In this case, filed on May 29 but certified for publication on June 17, the second Division reversed a Los Angeles County juvenile court’s denial of her section 388 petition for modification of the existing order that requested either placement of J.M. with her or further reunification services.
Here is what it said:
“Following termination of her reunification services, Mother addressed the domestic violence issues that comprised the entire basis for the sustained dependency petition regarding J.M. She also addressed various additional concerns the court and respondent Los Angeles County Department of Children and Family Services (DCFS) raised throughout the proceedings. Specifically, the court required efforts from Mother wholly unrelated to domestic violence, such as improving her living conditions, completing drug testing, and receiving mental health services. Mother complied. Thus, since termination of her reunification services, Mother not only successfully completed all programs to address domestic violence issues, but did everything else the court asked of her.”

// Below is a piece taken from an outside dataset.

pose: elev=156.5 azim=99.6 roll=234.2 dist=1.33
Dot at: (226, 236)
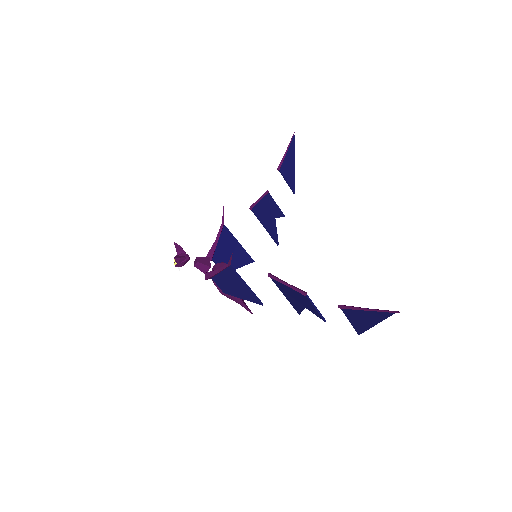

“That Mother ameliorated all concerns leading to dependency court jurisdiction constitutes a substantial change in circumstances. Moreover, Mother presented evidence that, in light of this change in circumstances and the record as a whole, it was in J.M.’s best interests to be placed with her. Namely, Mother provided evidence—including testimony of a DCFS social worker—that she was ready, willing, and able to care for her son, that they had a growing bond, and that she posed no danger to him. The court’s primary reason for denying the petition was a concern that Mother had not provided sufficient evidence to address the court’s concern that she was not capable of caring for J.M.’s special needs, such as evidence reflecting she had been “trained” on how to do so. That concern, however, was unsupported by the record and was based on unwarranted speculation. The record contains no evidence suggesting Mother could not appropriately care for her son. Rather, it reflects only that J.M.’s long-term foster caregivers had more experience with doing so—and had done so without first receiving any “training.” Accordingly, the court abused its discretion in not granting Mother’s petition.”
“Even after the termination of reunification services, at which point a juvenile court focuses primarily on stability and permanency for the child, the court’s analysis must be more nuanced than simply comparing a parent’s home and abilities with those of a long-term caregiver and deciding which the court deems preferable. Although, at this stage, a parent’s interest in maintaining a relationship with his or her biological child is no longer the focus, the court must still consider the benefits to a child of remaining connected with his or her biological parent and extended family. Here, the benefits to J.M. of remaining connected with a biological parent who has made the kind of “reformation” for which section 388 creates an “escape mechanism” (see In re Kimberly F. (1997) 56 Cal.App.4th 519, 528 (Kimberly F.)), overcome the presumption that her son remaining in a stable and potentially permanent foster home is in his best interests. (See In re Marilyn H. (1993) 5 Cal.4th 295, 309 (Marilyn H.).) The juvenile court erred in concluding otherwise. Accordingly, we reverse the court’s May 15, 2019 order denying Mother’s section 388 petition, and instruct the court to place J.M. with Mother.”